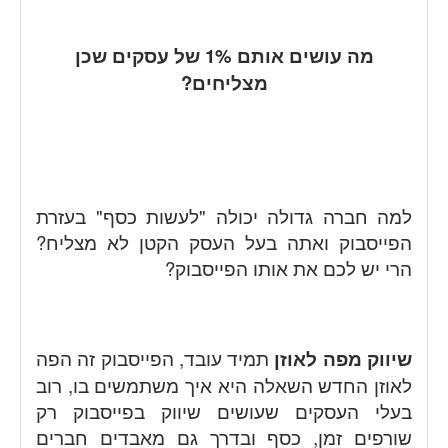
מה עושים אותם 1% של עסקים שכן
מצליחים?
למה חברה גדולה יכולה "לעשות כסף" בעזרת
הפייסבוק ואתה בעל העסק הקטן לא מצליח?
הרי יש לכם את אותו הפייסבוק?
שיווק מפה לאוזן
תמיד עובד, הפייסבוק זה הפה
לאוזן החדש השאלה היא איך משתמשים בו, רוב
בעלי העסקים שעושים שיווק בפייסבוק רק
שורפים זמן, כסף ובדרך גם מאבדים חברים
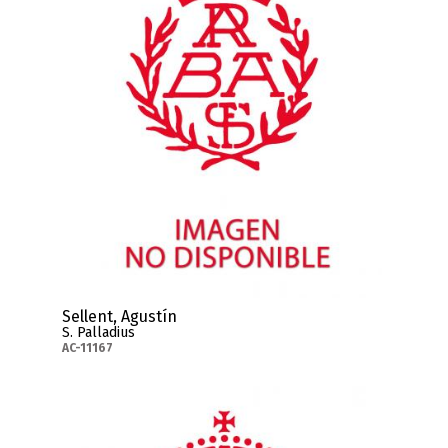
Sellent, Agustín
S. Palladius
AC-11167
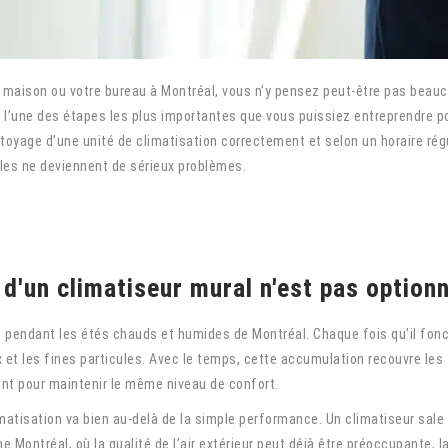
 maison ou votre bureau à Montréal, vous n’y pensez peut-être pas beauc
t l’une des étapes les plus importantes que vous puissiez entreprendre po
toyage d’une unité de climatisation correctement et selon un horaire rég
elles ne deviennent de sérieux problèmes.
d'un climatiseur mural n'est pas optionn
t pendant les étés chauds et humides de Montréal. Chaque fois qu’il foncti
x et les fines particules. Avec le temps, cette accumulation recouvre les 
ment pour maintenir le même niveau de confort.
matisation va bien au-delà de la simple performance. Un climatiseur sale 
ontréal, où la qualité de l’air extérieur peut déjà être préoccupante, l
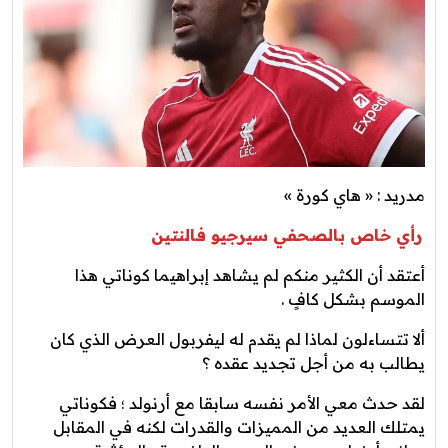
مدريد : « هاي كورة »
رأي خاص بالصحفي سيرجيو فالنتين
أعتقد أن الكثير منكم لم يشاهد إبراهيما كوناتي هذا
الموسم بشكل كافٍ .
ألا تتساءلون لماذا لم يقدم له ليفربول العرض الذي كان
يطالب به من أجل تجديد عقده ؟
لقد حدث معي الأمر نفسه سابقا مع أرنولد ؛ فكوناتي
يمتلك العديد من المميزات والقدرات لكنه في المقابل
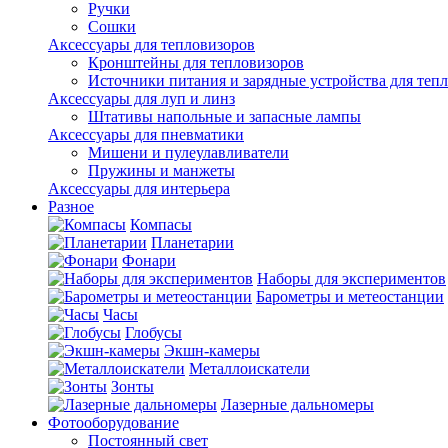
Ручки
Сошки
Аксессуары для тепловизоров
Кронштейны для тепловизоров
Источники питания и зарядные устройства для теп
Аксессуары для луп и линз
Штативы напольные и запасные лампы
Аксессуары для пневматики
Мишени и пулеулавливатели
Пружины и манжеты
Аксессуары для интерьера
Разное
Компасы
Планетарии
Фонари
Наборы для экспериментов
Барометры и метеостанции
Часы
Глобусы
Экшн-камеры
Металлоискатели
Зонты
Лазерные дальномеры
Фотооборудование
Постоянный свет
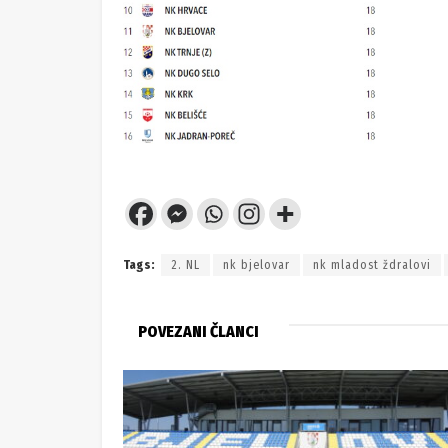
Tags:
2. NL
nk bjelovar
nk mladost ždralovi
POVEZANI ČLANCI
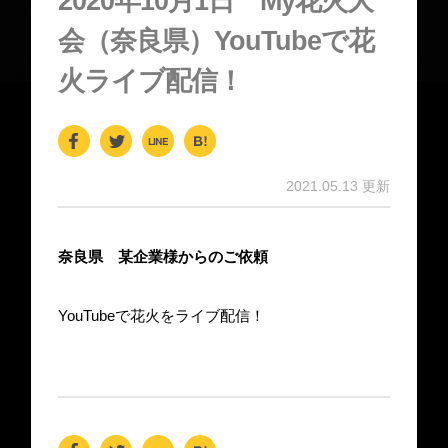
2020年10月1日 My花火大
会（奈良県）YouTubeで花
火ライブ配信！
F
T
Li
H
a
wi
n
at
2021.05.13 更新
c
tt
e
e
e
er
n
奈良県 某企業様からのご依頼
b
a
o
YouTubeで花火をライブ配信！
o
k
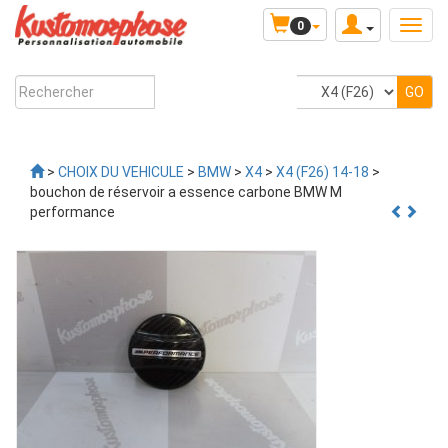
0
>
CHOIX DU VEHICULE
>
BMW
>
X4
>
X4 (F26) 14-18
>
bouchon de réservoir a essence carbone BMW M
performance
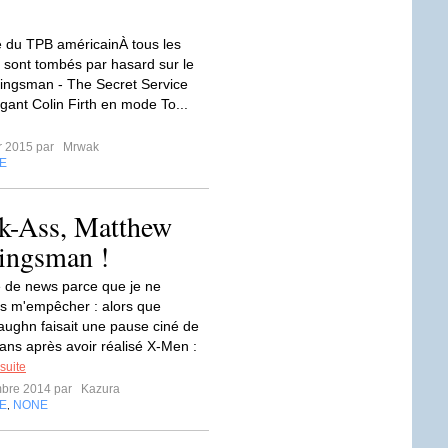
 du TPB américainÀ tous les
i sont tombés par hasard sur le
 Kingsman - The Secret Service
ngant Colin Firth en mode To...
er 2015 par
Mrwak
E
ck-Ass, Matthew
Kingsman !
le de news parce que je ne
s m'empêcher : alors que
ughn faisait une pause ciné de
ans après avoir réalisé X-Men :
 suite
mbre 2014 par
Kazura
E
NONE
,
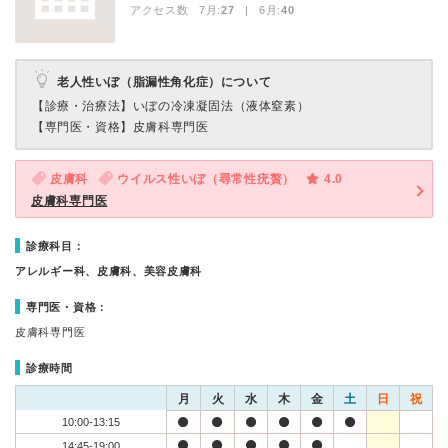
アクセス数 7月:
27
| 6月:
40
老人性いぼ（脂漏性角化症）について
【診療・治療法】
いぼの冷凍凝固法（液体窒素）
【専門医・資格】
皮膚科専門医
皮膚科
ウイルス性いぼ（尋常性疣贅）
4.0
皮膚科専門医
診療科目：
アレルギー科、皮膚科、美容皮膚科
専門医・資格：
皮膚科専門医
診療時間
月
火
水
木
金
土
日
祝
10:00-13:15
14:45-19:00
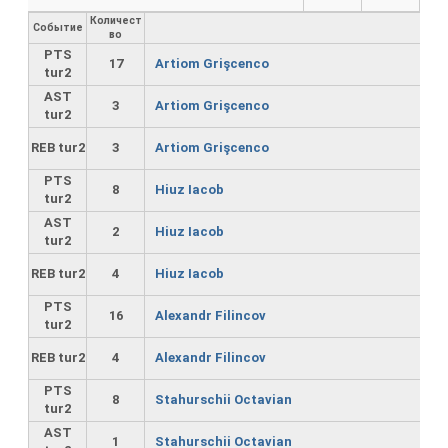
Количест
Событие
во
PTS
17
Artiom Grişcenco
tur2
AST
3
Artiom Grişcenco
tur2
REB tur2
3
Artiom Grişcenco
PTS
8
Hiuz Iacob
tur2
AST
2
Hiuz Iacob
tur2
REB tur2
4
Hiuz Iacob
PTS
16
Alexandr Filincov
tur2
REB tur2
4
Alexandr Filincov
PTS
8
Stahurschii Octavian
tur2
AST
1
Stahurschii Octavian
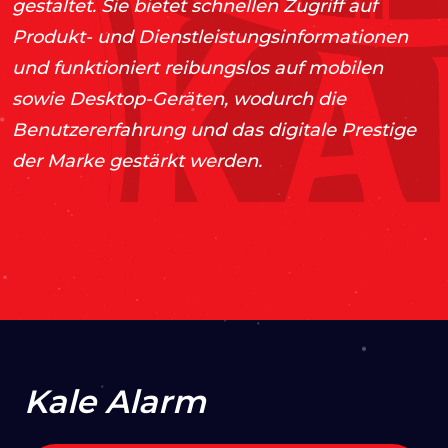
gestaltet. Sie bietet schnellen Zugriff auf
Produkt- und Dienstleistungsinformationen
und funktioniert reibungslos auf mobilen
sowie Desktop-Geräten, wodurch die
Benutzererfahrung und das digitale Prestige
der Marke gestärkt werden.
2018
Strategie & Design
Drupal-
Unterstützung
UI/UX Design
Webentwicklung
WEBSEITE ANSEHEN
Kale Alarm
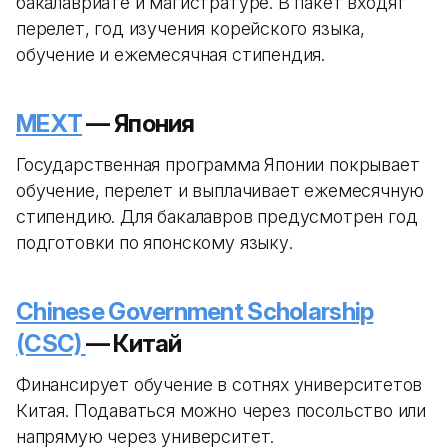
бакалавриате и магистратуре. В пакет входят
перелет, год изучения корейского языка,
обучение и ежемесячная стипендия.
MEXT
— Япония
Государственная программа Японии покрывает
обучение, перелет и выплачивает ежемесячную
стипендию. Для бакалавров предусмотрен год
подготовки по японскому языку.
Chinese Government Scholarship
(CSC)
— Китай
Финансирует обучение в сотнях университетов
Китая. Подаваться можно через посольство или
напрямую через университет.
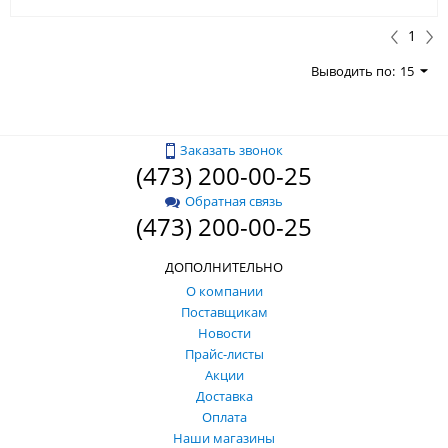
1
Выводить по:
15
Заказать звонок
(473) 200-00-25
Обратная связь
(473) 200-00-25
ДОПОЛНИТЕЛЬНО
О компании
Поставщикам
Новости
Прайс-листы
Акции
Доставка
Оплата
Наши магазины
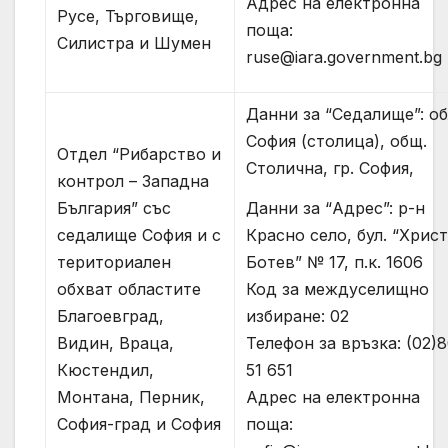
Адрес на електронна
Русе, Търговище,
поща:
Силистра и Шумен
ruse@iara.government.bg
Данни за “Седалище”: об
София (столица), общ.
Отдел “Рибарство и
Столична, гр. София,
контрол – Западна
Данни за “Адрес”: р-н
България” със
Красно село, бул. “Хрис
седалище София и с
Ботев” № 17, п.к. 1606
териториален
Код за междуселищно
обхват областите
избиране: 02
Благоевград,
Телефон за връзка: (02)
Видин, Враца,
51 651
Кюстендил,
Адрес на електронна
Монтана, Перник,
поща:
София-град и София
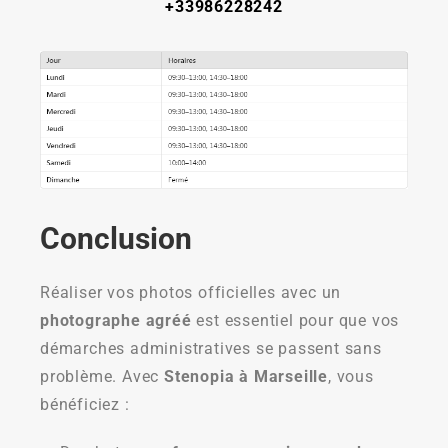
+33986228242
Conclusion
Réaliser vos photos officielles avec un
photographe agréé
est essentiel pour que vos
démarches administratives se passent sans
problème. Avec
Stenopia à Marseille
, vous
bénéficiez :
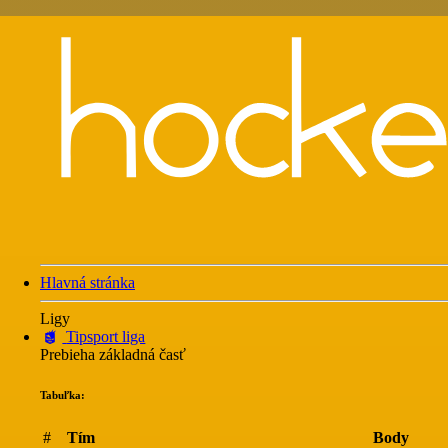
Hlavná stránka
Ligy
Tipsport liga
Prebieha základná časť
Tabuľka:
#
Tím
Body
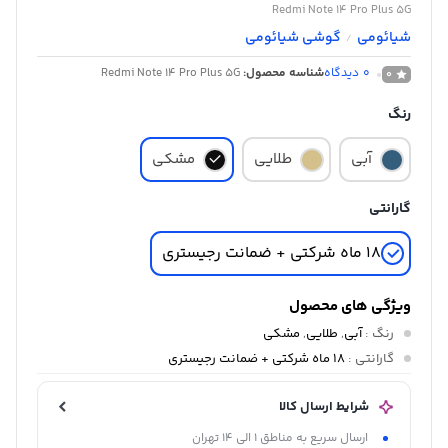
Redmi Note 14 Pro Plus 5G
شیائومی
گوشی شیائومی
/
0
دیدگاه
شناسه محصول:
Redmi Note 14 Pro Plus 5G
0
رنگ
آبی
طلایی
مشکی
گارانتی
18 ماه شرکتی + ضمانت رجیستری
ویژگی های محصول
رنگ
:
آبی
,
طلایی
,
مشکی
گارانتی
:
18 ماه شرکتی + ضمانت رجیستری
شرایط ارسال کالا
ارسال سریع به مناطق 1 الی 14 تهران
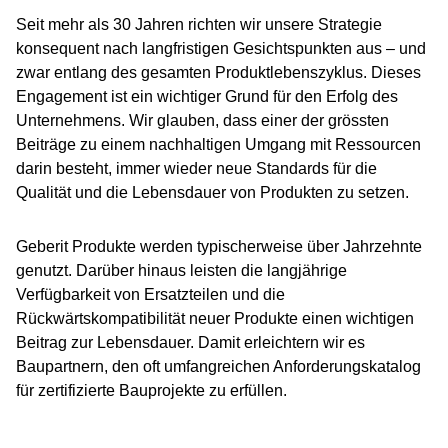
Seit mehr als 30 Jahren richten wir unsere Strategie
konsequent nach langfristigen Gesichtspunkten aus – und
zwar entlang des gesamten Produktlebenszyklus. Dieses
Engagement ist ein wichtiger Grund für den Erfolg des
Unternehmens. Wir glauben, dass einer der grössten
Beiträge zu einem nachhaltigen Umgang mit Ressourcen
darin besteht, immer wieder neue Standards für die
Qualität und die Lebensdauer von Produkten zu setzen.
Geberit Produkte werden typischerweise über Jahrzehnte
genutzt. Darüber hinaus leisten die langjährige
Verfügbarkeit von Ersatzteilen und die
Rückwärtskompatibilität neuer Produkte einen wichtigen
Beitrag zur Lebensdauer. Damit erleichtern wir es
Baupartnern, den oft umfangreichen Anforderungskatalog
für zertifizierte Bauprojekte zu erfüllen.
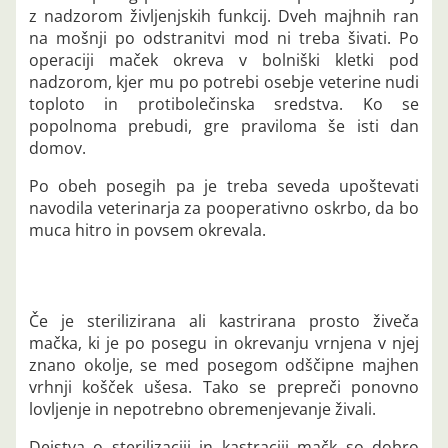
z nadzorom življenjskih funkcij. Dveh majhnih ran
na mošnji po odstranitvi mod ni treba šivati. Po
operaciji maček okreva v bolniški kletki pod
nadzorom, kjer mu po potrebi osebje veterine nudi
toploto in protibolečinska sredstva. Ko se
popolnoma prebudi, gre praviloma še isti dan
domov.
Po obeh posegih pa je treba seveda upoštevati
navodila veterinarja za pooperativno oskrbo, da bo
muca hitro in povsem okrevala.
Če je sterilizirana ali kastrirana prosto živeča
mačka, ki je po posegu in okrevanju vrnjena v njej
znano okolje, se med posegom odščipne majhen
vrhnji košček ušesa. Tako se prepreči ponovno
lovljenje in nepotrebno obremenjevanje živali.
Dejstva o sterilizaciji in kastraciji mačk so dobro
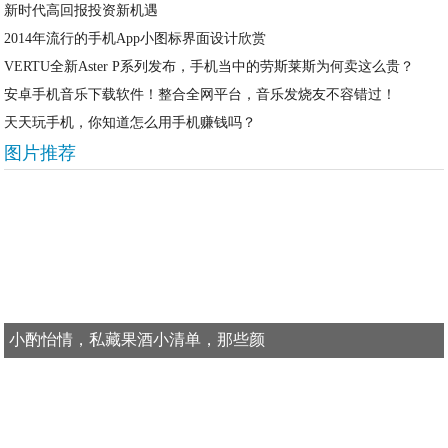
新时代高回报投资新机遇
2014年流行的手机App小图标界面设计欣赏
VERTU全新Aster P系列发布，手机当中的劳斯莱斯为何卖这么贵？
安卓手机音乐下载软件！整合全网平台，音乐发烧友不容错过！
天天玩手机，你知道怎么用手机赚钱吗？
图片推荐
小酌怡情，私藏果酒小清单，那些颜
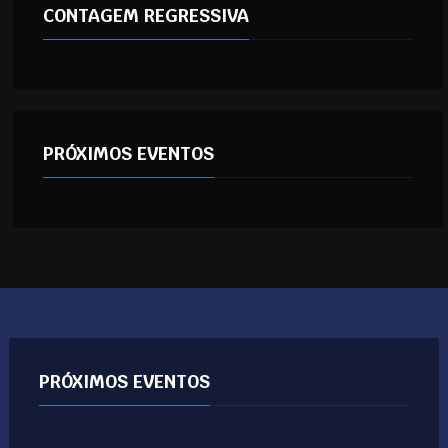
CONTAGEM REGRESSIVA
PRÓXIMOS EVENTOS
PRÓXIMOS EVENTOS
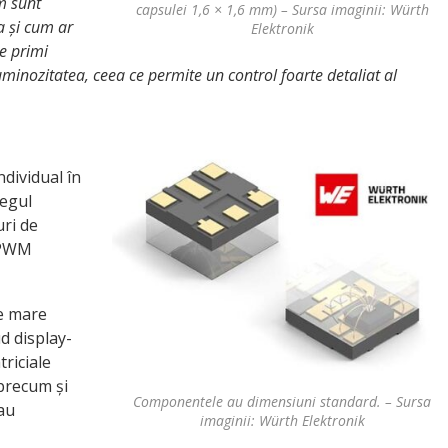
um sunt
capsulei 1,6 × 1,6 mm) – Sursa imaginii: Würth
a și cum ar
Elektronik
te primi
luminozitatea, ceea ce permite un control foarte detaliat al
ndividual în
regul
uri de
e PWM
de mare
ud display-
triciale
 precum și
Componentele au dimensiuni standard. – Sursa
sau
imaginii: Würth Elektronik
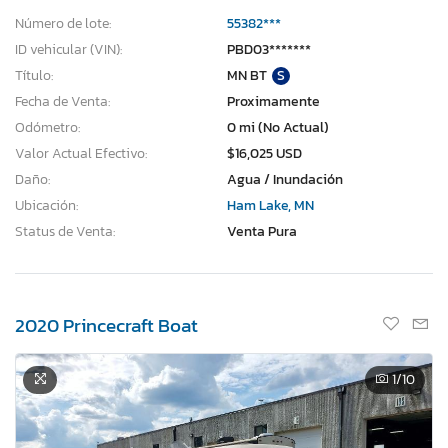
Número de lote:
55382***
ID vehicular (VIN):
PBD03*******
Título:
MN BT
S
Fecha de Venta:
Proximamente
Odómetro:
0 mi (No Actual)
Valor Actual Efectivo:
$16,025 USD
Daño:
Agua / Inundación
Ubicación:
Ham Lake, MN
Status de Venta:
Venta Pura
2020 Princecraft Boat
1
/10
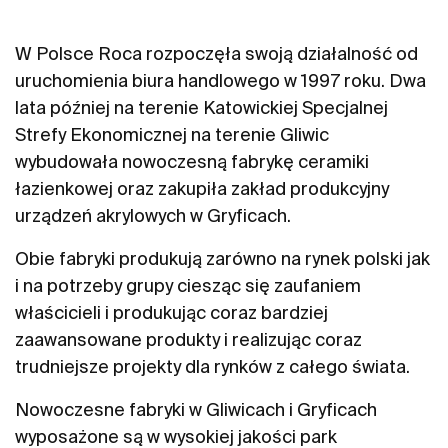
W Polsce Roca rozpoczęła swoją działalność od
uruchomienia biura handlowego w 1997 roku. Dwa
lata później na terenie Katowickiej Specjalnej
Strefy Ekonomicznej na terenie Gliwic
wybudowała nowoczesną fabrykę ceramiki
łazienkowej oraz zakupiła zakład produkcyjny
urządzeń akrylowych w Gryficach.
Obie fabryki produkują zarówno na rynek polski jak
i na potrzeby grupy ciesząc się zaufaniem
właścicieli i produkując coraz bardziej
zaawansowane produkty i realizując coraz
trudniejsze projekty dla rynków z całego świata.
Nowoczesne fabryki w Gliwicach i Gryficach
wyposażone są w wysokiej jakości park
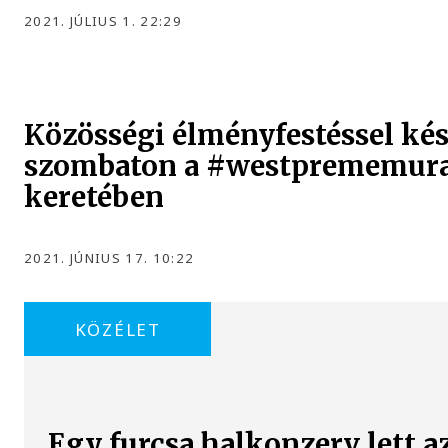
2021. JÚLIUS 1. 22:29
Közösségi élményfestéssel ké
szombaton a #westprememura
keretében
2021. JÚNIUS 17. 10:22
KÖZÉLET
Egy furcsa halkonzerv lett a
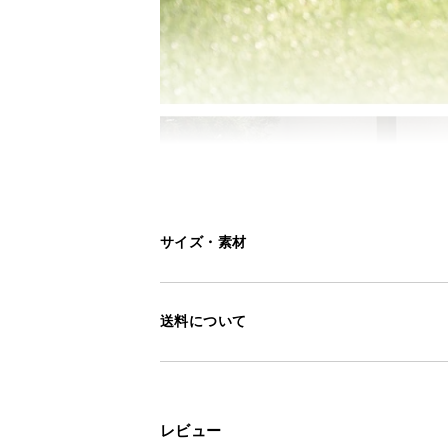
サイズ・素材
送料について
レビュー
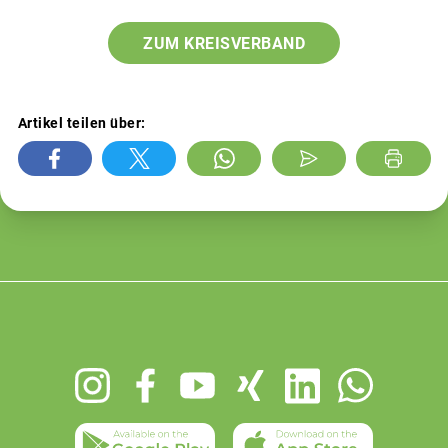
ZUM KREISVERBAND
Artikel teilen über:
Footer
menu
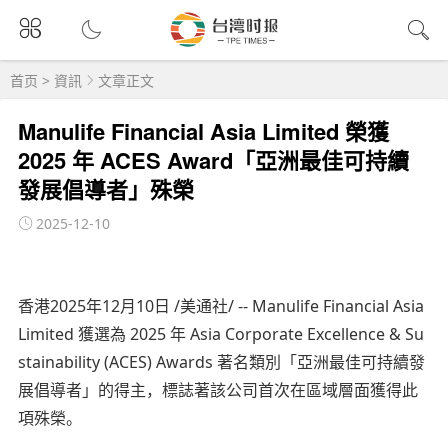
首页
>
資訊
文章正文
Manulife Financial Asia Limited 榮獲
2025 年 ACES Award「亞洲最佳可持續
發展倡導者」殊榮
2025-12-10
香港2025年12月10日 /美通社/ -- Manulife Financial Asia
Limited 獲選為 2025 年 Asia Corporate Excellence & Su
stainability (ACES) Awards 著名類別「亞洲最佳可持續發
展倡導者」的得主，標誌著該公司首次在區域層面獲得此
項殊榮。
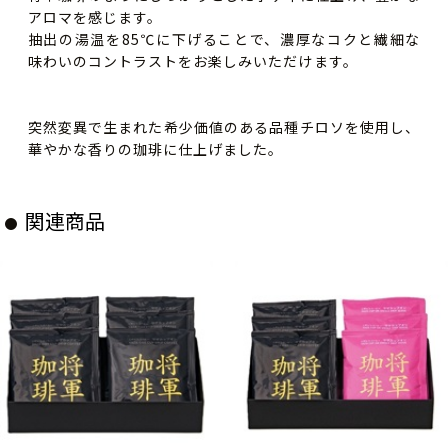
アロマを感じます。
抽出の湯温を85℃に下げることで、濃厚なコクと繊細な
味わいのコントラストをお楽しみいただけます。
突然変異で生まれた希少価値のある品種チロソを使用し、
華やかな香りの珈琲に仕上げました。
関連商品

* * *

## THE TASK
Please repeat the items from the line containing "W Polsce Roca rozpoczęła swoją działalność od" through the end of the items, both ends included, leaving out the pictures.

## ANSWER FOR THIS EXERCISE
W Polsce Roca rozpoczęła swoją działalność od
uruchomienia biura handlowego w 1997 roku. Dwa
lata później na terenie Katowickiej Specjalnej
Strefy Ekonomicznej na terenie Gliwic
wybudowała nowoczesną fabrykę ceramiki
łazienkowej oraz zakupiła zakład produkcyjny
urządzeń akrylowych w Gryficach.
Obie fabryki produkują zarówno na rynek polski jak
i na potrzeby grupy ciesząc się zaufaniem
właścicieli i produkując coraz bardziej
zaawansowane produkty i realizując coraz
trudniejsze projekty dla rynków z całego świata.
Nowoczesne fabryki w Gliwicach i Gryficach
wyposażone są w wysokiej jakości park
2021. JÚLIUS 1. 22:29
Közösségi élményfestéssel ké
szombaton a #westprememura
keretében
2021. JÚNIUS 17. 10:22
KÖZÉLET
Egy furcsa halkonzerv lett a
サイズ・素材
送料について
レビュー
ZUM KREISVERBAND
Artikel teilen über:
Footer
menu
首页
>
資訊
文章正文
Manulife Financial Asia Limited 榮獲
2025 年 ACES Award「亞洲最佳可持續
發展倡導者」殊榮
2025-12-10
香港2025年12月10日 /美通社/ -- Manulife Financial Asia
Limited 獲選為 2025 年 Asia Corporate Excellence & Su
stainability (ACES) Awards 著名類別「亞洲最佳可持續發
展倡導者」的得主，標誌著該公司首次在區域層面獲得此
項殊榮。
アロマを感じます。
抽出の湯温を85℃に下げることで、濃厚なコクと繊細な
味わいのコントラストをお楽しみいただけます。
突然変異で生まれた希少価値のある品種チロソを使用し、
華やかな香りの珈琲に仕上げました。
関連商品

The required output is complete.